PCG's complaint makes the following specific assertions of false patent marking:






  • Activision's Guitar Hero 5, DJ Hero, Band Hero and Guitar Hero Smash Hits video games are falsely marked with U.S. Patent No. 5,739,457 ("'457 Patent").



  • Guitar Hero 5, DJ Hero, Band Hero and Guitar Hero Smash Hits video games are falsely marked with U.S. Patent No. 6,018,121 ("'121 Patent").



  • Guitar Hero 5, Band Hero and Guitar Hero Smash Hits video games are falsely marked with U.S. Patent No. 6,252,153 ("'153 Patent").



  • Guitar Hero 5, Band Hero and Guitar Hero Smash Hits video games are falsely marked with U.S. Patent No. 6,268,557 ("'557 Patent").



  • Guitar Hero 5, DJ Hero, Band Hero and Guitar Hero Smash Hits video games are falsely marked with U.S. Patent No. 6,369,313 ("'313 Patent").



  • Guitar Hero 5, Band Hero and Guitar Hero Smash Hits video games are falsely marked with U.S. Patent No. 6,379,244 ("'244 Patent").

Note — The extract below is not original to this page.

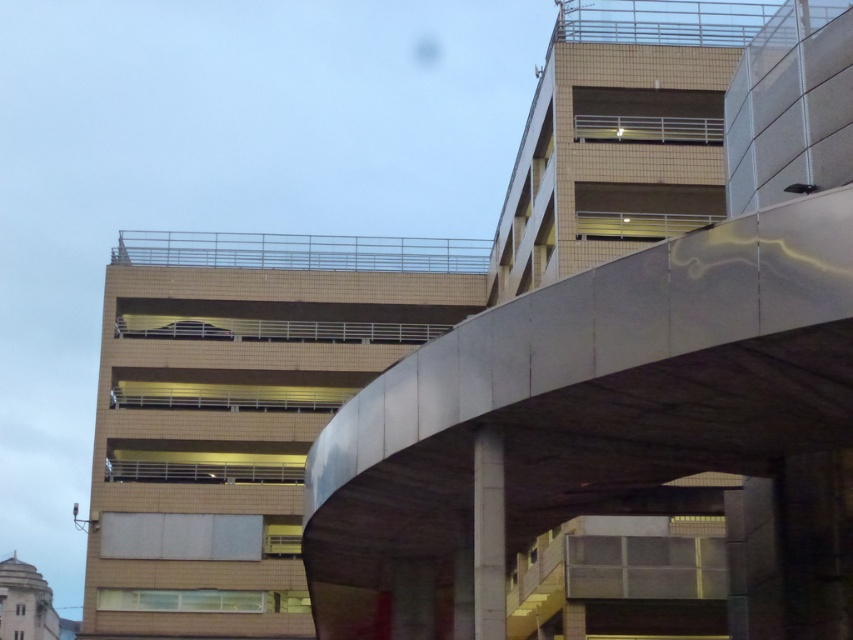
Based on the photo, you are a delivery driver entering the parking garage and need to navigate under the satin silver overpass at center and the beige tile parking garage at center. Which structure will you pass under first?

The satin silver overpass at center is shorter than the beige tile parking garage at center, so you will pass under the satin silver overpass at center first before reaching the beige tile parking garage at center.

You are a delivery driver entering the parking garage and need to locate the beige tile parking garage at center and the gray concrete pillar at center. According to the layout, which object is positioned to the left of the other?

The beige tile parking garage at center is to the left of the gray concrete pillar at center.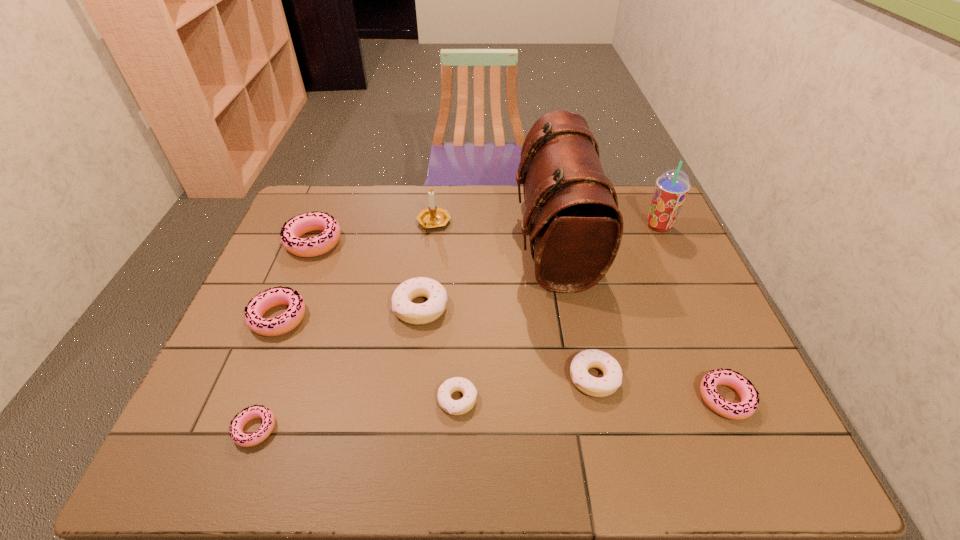
Image resolution: width=960 pixels, height=540 pixels. In order to click on vacant space that satisfies the following two spatial constraints: 1. on the front side of the third smallest pink doughnut; 2. on the left side of the sixth doughnut from left to right in this screenshot , I will do `click(253, 377)`.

  • Guitar Hero 5, DJ Hero, Band Hero and Guitar Hero Smash Hits video games are falsely marked with U.S. Patent No. 6,429,863 ("'863 Patent").

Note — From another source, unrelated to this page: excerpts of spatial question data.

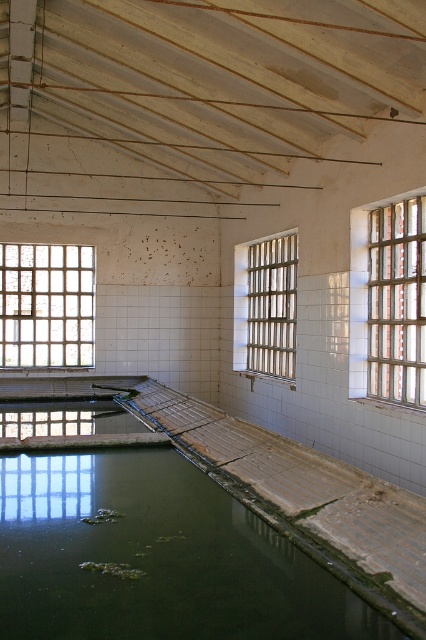
Between green algae at lower left and metallic bars at center, which one has more height?

Standing taller between the two is metallic bars at center.

Between point (365, 636) and point (255, 280), which one is positioned in front?

Point (365, 636)

Identify the location of green algae at lower left. Image resolution: width=426 pixels, height=640 pixels. (155, 557).

Where is `clear glass window at left`? Image resolution: width=426 pixels, height=640 pixels. clear glass window at left is located at coordinates (46, 305).

Does clear glass window at left have a larger size compared to metallic bars at center?

Yes, clear glass window at left is bigger than metallic bars at center.

Where is `clear glass window at left`? This screenshot has width=426, height=640. clear glass window at left is located at coordinates (46, 305).

Is green algae at lower left smaller than clear glass window at left?

Indeed, green algae at lower left has a smaller size compared to clear glass window at left.

Does green algae at lower left appear on the left side of clear glass window at left?

Incorrect, green algae at lower left is not on the left side of clear glass window at left.

Does point (215, 604) lie behind point (29, 316)?

No.

Locate an element on the screen. This screenshot has height=640, width=426. green algae at lower left is located at coordinates (155, 557).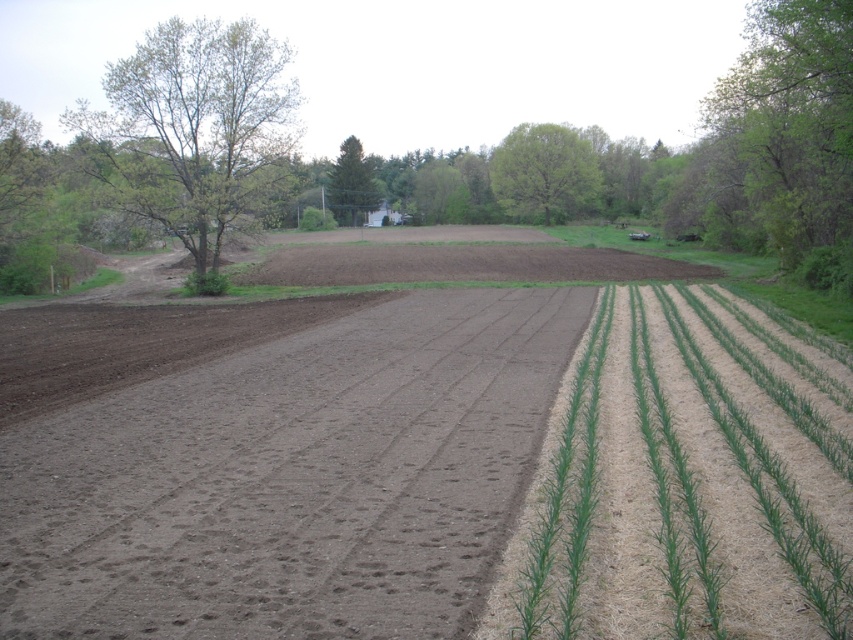
You are a farmer planning to install a fence between the two green leafy trees. Given that the distance between them is exactly 73.85 meters, what is the minimum length of fencing material you need to span the gap between the green leafy tree at upper left and the green leafy tree at upper right?

The minimum length of fencing material needed is 73.85 meters, as this is the exact distance between the green leafy tree at upper left and the green leafy tree at upper right.

You are a farmer planning to plant new crops between the green leafy tree at upper right and the green textured tree at center. Based on their positions, which tree should you avoid planting too close to in order to ensure proper growth?

You should avoid planting too close to the green leafy tree at upper right because it is in front of the green textured tree at center, meaning it is closer to you. Planting near the closer tree may lead to competition for resources and hinder the growth of your new crops.

Consider the image. You are a farmer planning to plant crops in the brown soil at center and green leafy tree at center. Based on their sizes, which area would allow for more rows of crops?

The green leafy tree at center has a larger area than the brown soil at center, so it can accommodate more rows of crops.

  • Guitar Hero 5, Band Hero and Guitar Hero Smash Hits video games are falsely marked with U.S. Patent No. 6,758,753 ("'753 Patent").



  • Guitar Hero 5, Band Hero and Guitar Hero Smash Hits video games are falsely marked with U.S. Patent No. 6,769,689 ("'689 Patent").



  • Guitar Hero 5 and Guitar Hero Smash Hits video games are falsely marked with U.S. Design Patent No. D441,403 ("'403 Patent").



  • Guitar Hero 5, DJ Hero, Band Hero and Guitar Hero Smash Hits video games are falsely marked as "patent pending" or "patent applied for."



Essentially, PCG is claiming that the scopes of the patents with which Activision's video game products are marked do not cover the methods or systems of the actual products. In addition, where Activision has marked products with "patent pending" or "patent applied for," PCG's position is that none of Activision's patent application has a potential scope of protection which would cover any aspect of the specified video game products.




Success in a qui tam action of this nature will depend heavily on whether PCG is able to show that the scope(s) of one or more of the specified patents do not cover the specified products as well as whether Activision had an intent to deceive the public with those markings. Generally, a simple denial of intent to deceive is insufficient to escape liability under section 292. However, Activision may avoid liability if it is able to sufficiently prove that it had a reasonable belief that the articles were within the scope of the patents with which the product were marked.




If PCG prevails on one or more of its false marking claims, the assessed damages may be astronomical given the number of copies of Activision's video game products that have been sold. Although in some cases, courts have attempted to reign in the potential for substantial sums of damages, the Federal Circuit recently held that damages for false markings are to be calculated on a per article basis. See Forest Group, Inc. v. Bon Tool Co., 2009 WL 5064353 at *4-5 (Fed. Cir., Dec. 28, 2009). However, a court may set the damages assessed to each article well below the $500 maximum in order to avoid what they might feel is an excessive penalty.




We will keep you posted.




This case is Patent Compliance Group, Inc. v. Activision Publishing, Inc., Case 3:10-cv-00288-B (N.D. Tex.).